Tennessee has yet to publicly make the decision on Tyler Bray's status for Saturday night's home game against Vanderbilt, but the Volunteers appear to be looking for ways to enable the sophomore quarterback to start or play with a broken thumb that's not fully healed.
"I think he's got a lot of rust on him," offensive coordinator Jim Chaney said after Wednesday morning's practice. "As you watch a kid who hasn't thrown a football for four or five weeks, which you would expect, there's times he looks OK, there's times he looks really rusty and you worry about those things. I don't know what the rest of the week's going to add up to right now.
"He's in and out. He looks good, sometimes he doesn't look so good. It's an iffy situation for us as we approach every day right now."

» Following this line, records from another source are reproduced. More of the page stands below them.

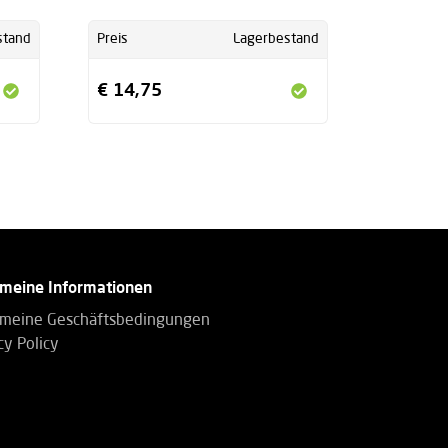
stand
Preis
Lagerbestand
€ 14,75
emeine Informationen
emeine Geschäftsbedingungen
cy Policy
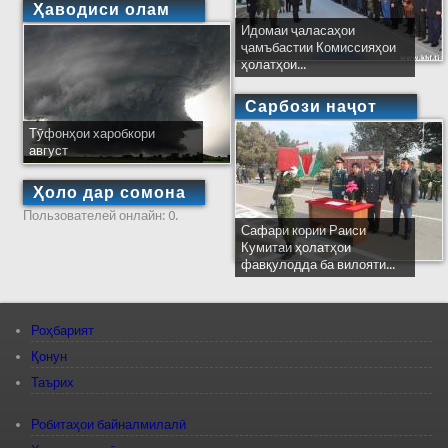
Ҳаводиси олам
Идомаи ҷаласаҳои
ҷамъбастии Комиссияҳои
ҳолатҳои...
Сарбози наҷот
Тӯфонҳои харобкори
август
Ҳоло дар сомона
Пользователей онлайн: 0.
Сафари кории Раиси
Кумитаи ҳолатҳои
фавқулодда ба вилояти...
Роҳбарият
Қонун
Таърих
Робитаҳои байналмилалӣ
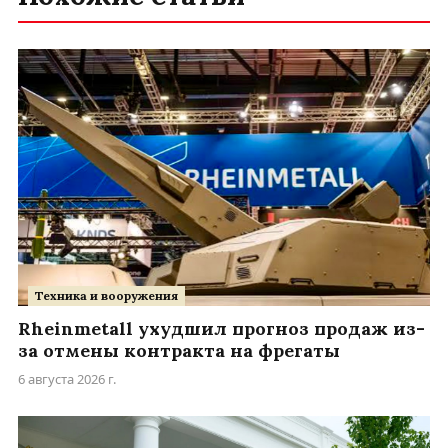
Техника и вооружения
Rheinmetall ухудшил прогноз продаж из-
за отмены контракта на фрегаты
6 августа 2026 г.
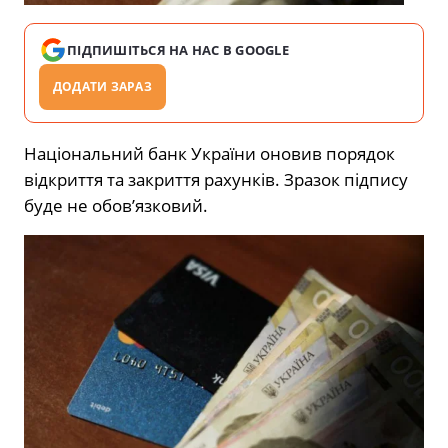
ПІДПИШІТЬСЯ НА НАС В GOOGLE
ДОДАТИ ЗАРАЗ
Національний банк України оновив порядок
відкриття та закриття рахунків. Зразок підпису
буде не обов’язковий.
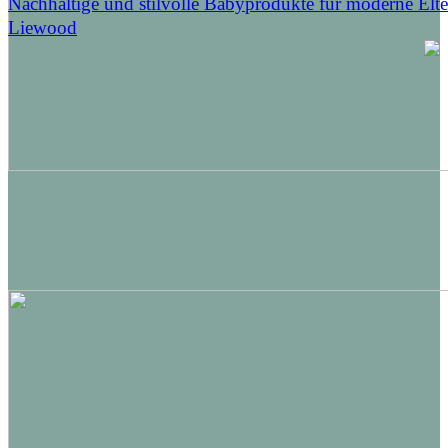
Nachhaltige und stilvolle Babyprodukte für moderne Elt
Liewood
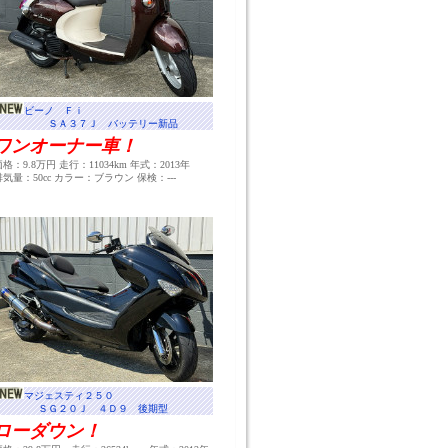
ビーノ Ｆｉ
ＳＡ３７Ｊ バッテリー新品
ワンオーナー車！
価格：9.8万円 走行：11034km 年式：2013年
排気量：50cc カラー：ブラウン 保検：---
マジェスティ２５０
ＳＧ２０Ｊ ４Ｄ９ 後期型
ローダウン！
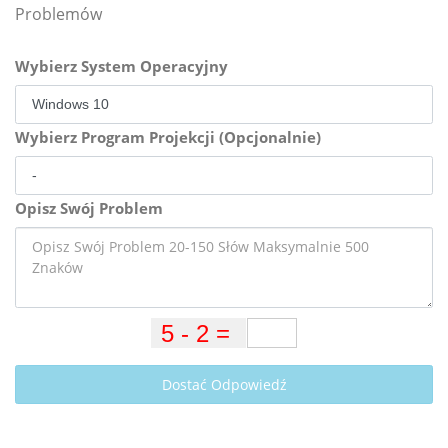
Problemów
Wybierz System Operacyjny
Wybierz Program Projekcji (Opcjonalnie)
Opisz Swój Problem
Dostać Odpowiedź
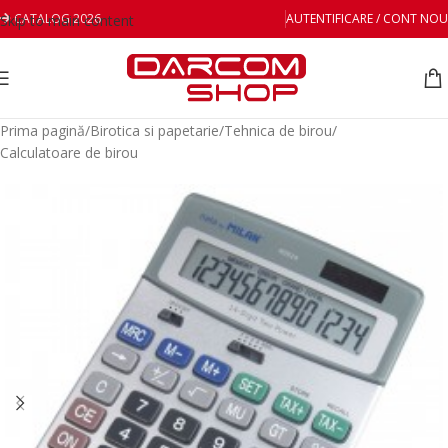
CATALOG 2026
AUTENTIFICARE / CONT NOU
Skip to main content
Prima pagină
/
Birotica si papetarie
/
Tehnica de birou
/
Calculatoare de birou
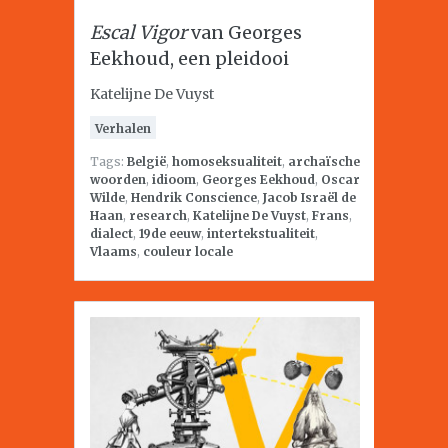
Escal Vigor
van Georges
Eekhoud, een pleidooi
Katelijne De Vuyst
Verhalen
Tags:
België
,
homoseksualiteit
,
archaïsche
woorden
,
idioom
,
Georges Eekhoud
,
Oscar
Wilde
,
Hendrik Conscience
,
Jacob Israël de
Haan
,
research
,
Katelijne De Vuyst
,
Frans
,
dialect
,
19de eeuw
,
intertekstualiteit
,
Vlaams
,
couleur locale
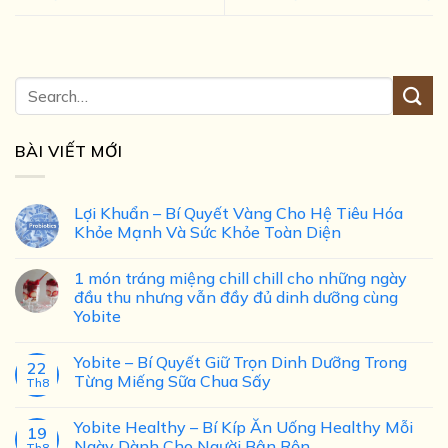
BÀI VIẾT MỚI
Lợi Khuẩn – Bí Quyết Vàng Cho Hệ Tiêu Hóa
Khỏe Mạnh Và Sức Khỏe Toàn Diện
1 món tráng miệng chill chill cho những ngày
đầu thu nhưng vẫn đầy đủ dinh dưỡng cùng
Yobite
Yobite – Bí Quyết Giữ Trọn Dinh Dưỡng Trong
22
Từng Miếng Sữa Chua Sấy
Th8
Yobite Healthy – Bí Kíp Ăn Uống Healthy Mỗi
19
Ngày Dành Cho Người Bận Rộn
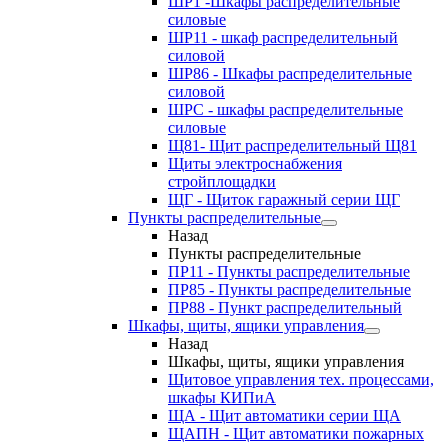
ШР1 -Шкафы распределительные
силовые
ШР11 - шкаф распределительный
силовой
ШР86 - Шкафы распределительные
силовой
ШРС - шкафы распределительные
силовые
Щ81- Щит распределительный Щ81
Щиты электроснабжения
стройплощадки
ЩГ - Щиток гаражный серии ЩГ
Пункты распределительные
Назад
Пункты распределительные
ПР11 - Пункты распределительные
ПР85 - Пункты распределительные
ПР88 - Пункт распределительный
Шкафы, щиты, ящики управления
Назад
Шкафы, щиты, ящики управления
Щитовое управления тех. процессами,
шкафы КИПиА
ЩА - Щит автоматики серии ЩА
ЩАПН - Щит автоматики пожарных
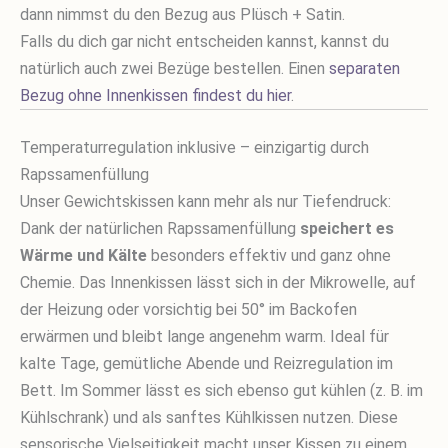
dann nimmst du den Bezug aus Plüsch + Satin.
Falls du dich gar nicht entscheiden kannst, kannst du
natürlich auch zwei Bezüge bestellen. Einen
separaten
Bezug ohne Innenkissen findest du hier
.
Temperaturregulation inklusive – einzigartig durch
Rapssamenfüllung
Unser Gewichtskissen kann mehr als nur Tiefendruck:
Dank der natürlichen Rapssamenfüllung
speichert es
Wärme und Kälte
besonders effektiv und ganz ohne
Chemie. Das Innenkissen lässt sich in der Mikrowelle, auf
der Heizung oder vorsichtig bei 50° im Backofen
erwärmen und bleibt lange angenehm warm. Ideal für
kalte Tage, gemütliche Abende und Reizregulation im
Bett. Im Sommer lässt es sich ebenso gut kühlen (z. B. im
Kühlschrank) und als sanftes Kühlkissen nutzen. Diese
sensorische Vielseitigkeit macht unser Kissen zu einem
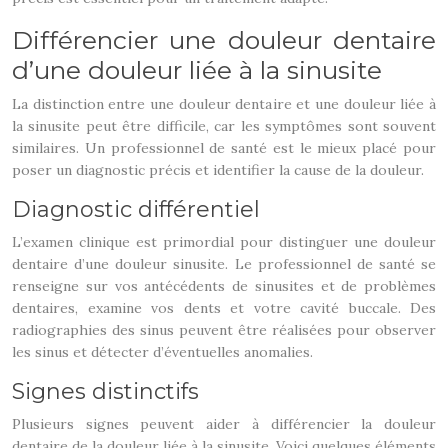
Différencier une douleur dentaire
d’une douleur liée à la sinusite
La distinction entre une douleur dentaire et une douleur liée à
la sinusite peut être difficile, car les symptômes sont souvent
similaires. Un professionnel de santé est le mieux placé pour
poser un diagnostic précis et identifier la cause de la douleur.
Diagnostic différentiel
L’examen clinique est primordial pour distinguer une douleur
dentaire d’une douleur sinusite. Le professionnel de santé se
renseigne sur vos antécédents de sinusites et de problèmes
dentaires, examine vos dents et votre cavité buccale. Des
radiographies des sinus peuvent être réalisées pour observer
les sinus et détecter d’éventuelles anomalies.
Signes distinctifs
Plusieurs signes peuvent aider à différencier la douleur
dentaire de la douleur liée à la sinusite. Voici quelques éléments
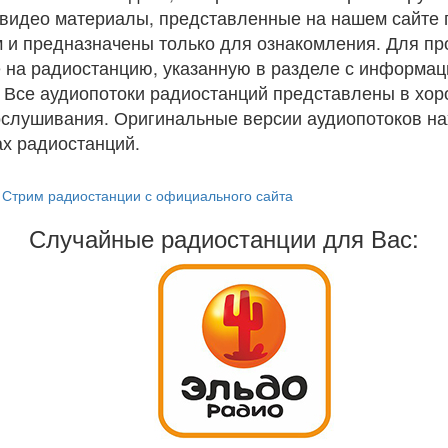
и видео материалы, представленные на нашем сайте
 и предназначены только для ознакомления. Для п
 на радиостанцию, указанную в разделе с информац
. Все аудиопотоки радиостанций представлены в хо
ослушивания. Оригинальные версии аудиопотоков на
х радиостанций.
Стрим радиостанции с официального сайта
Случайные радиостанции для Вас:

Bray, who spoke with the media for the first time since his injury early last month against Georgia, admitted he's not the same quarterback he was pre-injury. There's little doubt, though, as to what he wants to do.
"I've been wanting to play since Arkansas," said the sophomore. "I'm always going to want to play. I don't like watching the game, I didn't pay for a ticket. But, I mean, it's up to coaches, whatever they decide.
"It's up to Coach [Derek] Dooley. If he feels I can make the throws, then I'll play."
Bray's far from the only person hoping he'll play on Saturday.
"We hope he plays," Vanderbilt coach James Franklin said Wednesday. "We look forward to the challenge. Our kids are excited about it."
If Bray can't go, it'll be freshman Justin Worley who retakes the reins of an offense that's scored just 23 points in the four Southeastern Conference games Bray missed. Dooley said Bray "was about the same" during Tuesday's practice. The uncertainty, the coach added, could mean a decision might not come until right before the game Saturday.
"We're struggling," Chaney said. "We have a bunch of young men that are looking for someone to make a play as opposed to going out and making that play. I feel the pressure, also, of trying to make the perfect play call to be able to score points.
"A young man's been out there and played and had a lot of success, I think that does a lot for a football team, if that ends up going that way and [Bray's] able to play. I think you always want a little burst, and if Tyler played, he'd give you that bump of energy that you need."
If Bray does play, the Vols are taking some steps to increase his effectiveness. Dooley said the Vols limited Bray's reps early in Wednesday's practice to lessen the wear on his arm. Bray is wearing a glove on his throwing hand to help with his grip.
Those adjustments pale in comparison to the addition of a new "pistol" formation on offense. Bray's most visible pain during practice has come when he's tried to take a snap from under center, so the Vols put him a couple steps behind center and a step in front of where he'd stand in the shotgun. The tailback still lines up behind the quarterback with a fullback to the quarterback's right or left.
It's how the Vols believe they can make it easier for their injured quarterback without making too many drastic changes.
"You've got to work on the ball-handling," Dooley said. "That's different, but with our running game, when you get in the pistol, there's a pistol offense and then there's getting into a pistol formation. Alabama runs the pistol formation, but it's really a traditional pro-style offense. Nevada runs the pistol offense, which is veer option and all the other stuff."
Bray said he's familiar with the formation because he ran it in high school, but Chaney described his background with it as limited.
"That's what you do, you find a way," he said. "As coaches, you find a way. If Tyler has to play in the ballgame, then we have to do some of that stuff, and that's just the reality of what we're dealing with."
Whether he returns Saturday night or not, Bray said his absence has involved plenty of studying and provided a learning experience he thinks will make him a better quarterback in the future.
"You realize how much football really means to you," he said. "You kind of take it for granted when you have to come out and practice every day, but once you get hurt and it gets taken away from you, you kind of see things differently."